> Source records:
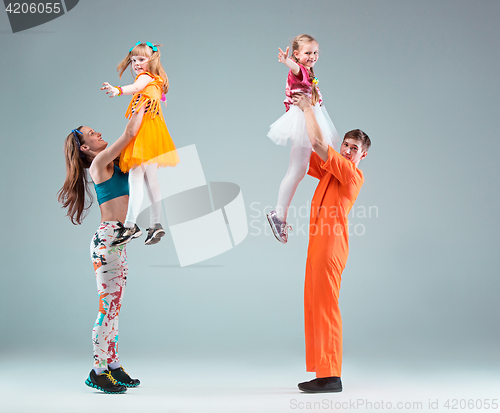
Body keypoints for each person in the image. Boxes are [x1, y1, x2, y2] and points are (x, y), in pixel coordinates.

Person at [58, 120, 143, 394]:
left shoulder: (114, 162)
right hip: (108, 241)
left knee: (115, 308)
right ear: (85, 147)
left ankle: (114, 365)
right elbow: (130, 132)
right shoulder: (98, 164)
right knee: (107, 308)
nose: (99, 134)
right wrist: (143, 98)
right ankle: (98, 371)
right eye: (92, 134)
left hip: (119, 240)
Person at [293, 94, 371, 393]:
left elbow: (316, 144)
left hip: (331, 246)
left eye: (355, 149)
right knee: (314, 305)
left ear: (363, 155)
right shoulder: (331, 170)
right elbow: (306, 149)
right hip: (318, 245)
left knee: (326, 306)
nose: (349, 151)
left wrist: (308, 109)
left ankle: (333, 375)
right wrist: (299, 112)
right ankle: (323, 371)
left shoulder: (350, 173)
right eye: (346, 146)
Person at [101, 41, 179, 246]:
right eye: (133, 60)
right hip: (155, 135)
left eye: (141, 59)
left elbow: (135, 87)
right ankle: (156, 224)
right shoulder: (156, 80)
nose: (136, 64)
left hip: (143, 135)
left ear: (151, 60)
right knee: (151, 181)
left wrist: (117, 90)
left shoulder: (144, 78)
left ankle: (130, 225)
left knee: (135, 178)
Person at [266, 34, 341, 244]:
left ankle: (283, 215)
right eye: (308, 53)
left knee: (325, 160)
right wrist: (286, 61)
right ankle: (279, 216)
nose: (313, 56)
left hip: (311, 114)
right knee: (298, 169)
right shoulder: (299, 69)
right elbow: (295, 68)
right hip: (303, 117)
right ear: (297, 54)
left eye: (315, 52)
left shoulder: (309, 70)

...

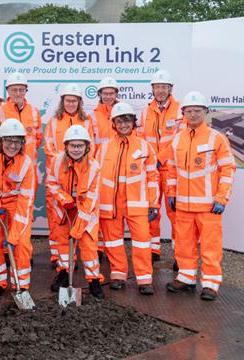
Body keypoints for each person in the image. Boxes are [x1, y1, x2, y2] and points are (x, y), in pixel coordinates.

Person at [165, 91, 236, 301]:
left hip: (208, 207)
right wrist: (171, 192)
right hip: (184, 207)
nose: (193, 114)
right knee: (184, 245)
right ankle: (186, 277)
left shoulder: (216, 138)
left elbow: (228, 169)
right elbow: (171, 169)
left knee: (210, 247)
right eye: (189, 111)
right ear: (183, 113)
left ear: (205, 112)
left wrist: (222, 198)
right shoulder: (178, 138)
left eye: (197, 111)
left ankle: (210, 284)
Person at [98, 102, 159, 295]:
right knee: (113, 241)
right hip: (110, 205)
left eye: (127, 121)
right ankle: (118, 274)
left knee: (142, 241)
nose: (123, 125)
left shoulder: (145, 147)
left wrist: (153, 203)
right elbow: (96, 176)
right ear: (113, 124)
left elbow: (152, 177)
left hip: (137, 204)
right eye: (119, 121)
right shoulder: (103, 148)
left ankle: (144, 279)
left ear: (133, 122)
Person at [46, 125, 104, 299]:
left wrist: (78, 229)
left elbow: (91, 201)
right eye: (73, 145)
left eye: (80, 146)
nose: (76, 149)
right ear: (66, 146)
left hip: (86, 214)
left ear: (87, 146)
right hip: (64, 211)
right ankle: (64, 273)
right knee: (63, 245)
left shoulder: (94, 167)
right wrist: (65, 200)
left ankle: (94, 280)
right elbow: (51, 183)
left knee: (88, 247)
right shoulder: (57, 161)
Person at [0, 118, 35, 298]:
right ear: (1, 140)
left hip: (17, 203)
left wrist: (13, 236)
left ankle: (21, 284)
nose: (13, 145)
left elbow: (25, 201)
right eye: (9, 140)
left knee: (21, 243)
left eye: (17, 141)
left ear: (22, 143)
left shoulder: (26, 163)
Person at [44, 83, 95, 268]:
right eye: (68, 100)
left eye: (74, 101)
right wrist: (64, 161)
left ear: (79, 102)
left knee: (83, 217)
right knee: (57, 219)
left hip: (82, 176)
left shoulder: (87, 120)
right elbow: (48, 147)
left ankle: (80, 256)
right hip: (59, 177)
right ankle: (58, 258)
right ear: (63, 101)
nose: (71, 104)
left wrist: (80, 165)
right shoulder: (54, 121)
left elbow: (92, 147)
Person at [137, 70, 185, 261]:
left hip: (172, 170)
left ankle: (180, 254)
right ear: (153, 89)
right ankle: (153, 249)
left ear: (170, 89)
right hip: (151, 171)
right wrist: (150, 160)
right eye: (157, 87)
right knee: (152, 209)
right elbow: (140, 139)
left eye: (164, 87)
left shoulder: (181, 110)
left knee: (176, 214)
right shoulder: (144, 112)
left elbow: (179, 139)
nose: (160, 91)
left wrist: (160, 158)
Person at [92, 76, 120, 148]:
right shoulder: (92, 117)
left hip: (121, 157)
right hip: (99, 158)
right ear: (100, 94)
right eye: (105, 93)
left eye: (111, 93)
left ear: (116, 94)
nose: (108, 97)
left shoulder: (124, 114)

...

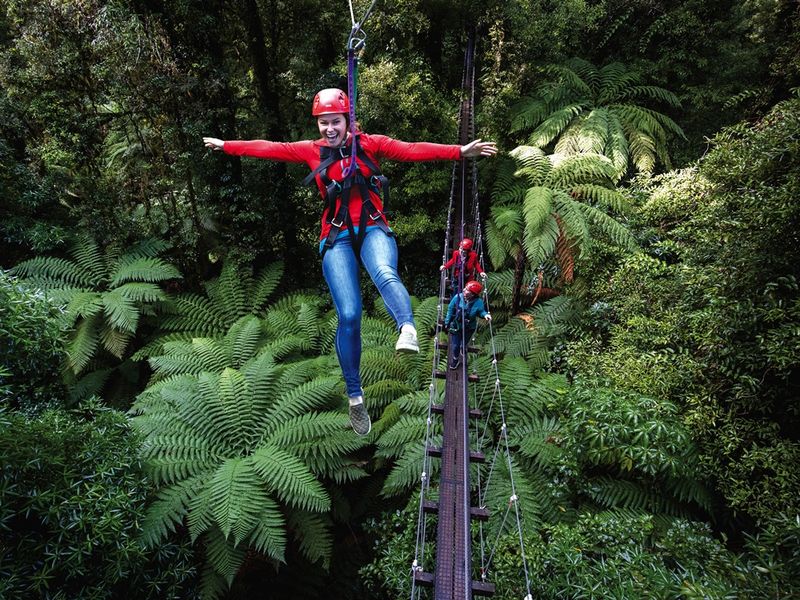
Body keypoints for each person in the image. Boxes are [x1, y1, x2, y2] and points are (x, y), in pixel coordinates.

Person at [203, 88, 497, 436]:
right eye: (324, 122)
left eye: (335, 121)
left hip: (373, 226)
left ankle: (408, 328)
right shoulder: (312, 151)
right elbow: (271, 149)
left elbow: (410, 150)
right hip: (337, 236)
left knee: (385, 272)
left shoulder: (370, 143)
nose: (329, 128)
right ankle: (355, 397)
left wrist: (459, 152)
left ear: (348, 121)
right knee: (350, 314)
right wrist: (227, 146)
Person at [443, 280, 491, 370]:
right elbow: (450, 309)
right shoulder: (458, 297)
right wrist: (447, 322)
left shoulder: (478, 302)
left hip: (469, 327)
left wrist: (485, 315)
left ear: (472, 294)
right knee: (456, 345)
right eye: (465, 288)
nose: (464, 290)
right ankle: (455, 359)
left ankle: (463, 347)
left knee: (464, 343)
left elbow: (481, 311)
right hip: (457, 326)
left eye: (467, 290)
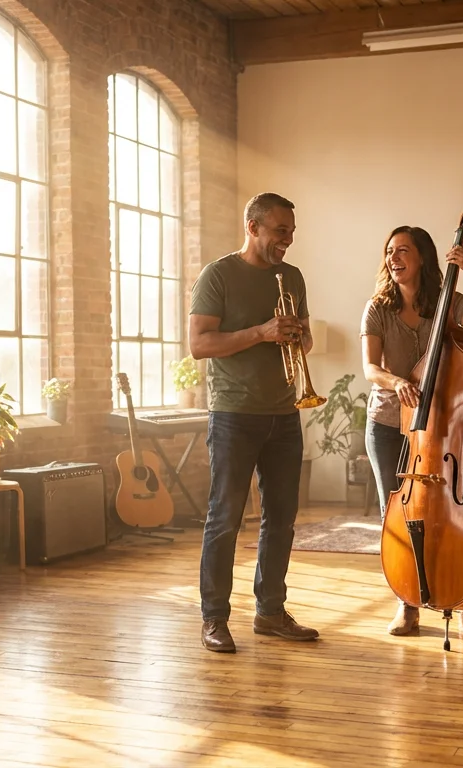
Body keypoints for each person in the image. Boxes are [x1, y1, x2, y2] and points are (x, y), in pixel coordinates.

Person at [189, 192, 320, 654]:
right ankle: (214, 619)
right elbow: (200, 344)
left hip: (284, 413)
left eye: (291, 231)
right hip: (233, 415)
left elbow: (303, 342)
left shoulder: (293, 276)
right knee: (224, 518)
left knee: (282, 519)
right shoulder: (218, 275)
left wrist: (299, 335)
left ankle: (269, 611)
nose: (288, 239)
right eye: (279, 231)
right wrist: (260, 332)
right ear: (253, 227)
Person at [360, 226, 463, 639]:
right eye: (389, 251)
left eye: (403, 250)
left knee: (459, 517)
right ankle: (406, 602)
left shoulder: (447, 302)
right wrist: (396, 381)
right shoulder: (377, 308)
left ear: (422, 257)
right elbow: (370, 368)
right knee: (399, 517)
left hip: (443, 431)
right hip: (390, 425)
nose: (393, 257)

> Task details: From the material above, set down exactly the lines between the line holding "right eye: (189, 111)" and the line holding "left eye: (127, 121)", inclusive. Include nothing else.

> Response:
right eye: (189, 111)
right ear: (183, 113)
left ear: (205, 112)
left wrist: (222, 198)
right shoulder: (178, 138)
left eye: (197, 111)
left ankle: (210, 284)
Person at [98, 102, 159, 295]:
right knee: (113, 241)
right hip: (110, 205)
left eye: (127, 121)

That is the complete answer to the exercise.